* _Instructions to follow_
Each line of the records needs to be written out exactly, with any image left out.

------ Data extract

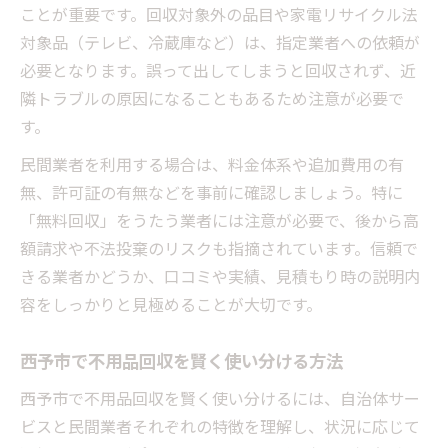
ことが重要です。回収対象外の品目や家電リサイクル法
対象品（テレビ、冷蔵庫など）は、指定業者への依頼が
必要となります。誤って出してしまうと回収されず、近
隣トラブルの原因になることもあるため注意が必要で
す。
民間業者を利用する場合は、料金体系や追加費用の有
無、許可証の有無などを事前に確認しましょう。特に
「無料回収」をうたう業者には注意が必要で、後から高
額請求や不法投棄のリスクも指摘されています。信頼で
きる業者かどうか、口コミや実績、見積もり時の説明内
容をしっかりと見極めることが大切です。
西予市で不用品回収を賢く使い分ける方法
西予市で不用品回収を賢く使い分けるには、自治体サー
ビスと民間業者それぞれの特徴を理解し、状況に応じて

------------

* _Answer for the task_
ことが重要です。回収対象外の品目や家電リサイクル法
対象品（テレビ、冷蔵庫など）は、指定業者への依頼が
必要となります。誤って出してしまうと回収されず、近
隣トラブルの原因になることもあるため注意が必要で
す。
民間業者を利用する場合は、料金体系や追加費用の有
無、許可証の有無などを事前に確認しましょう。特に
「無料回収」をうたう業者には注意が必要で、後から高
額請求や不法投棄のリスクも指摘されています。信頼で
きる業者かどうか、口コミや実績、見積もり時の説明内
容をしっかりと見極めることが大切です。
西予市で不用品回収を賢く使い分ける方法
西予市で不用品回収を賢く使い分けるには、自治体サー
ビスと民間業者それぞれの特徴を理解し、状況に応じて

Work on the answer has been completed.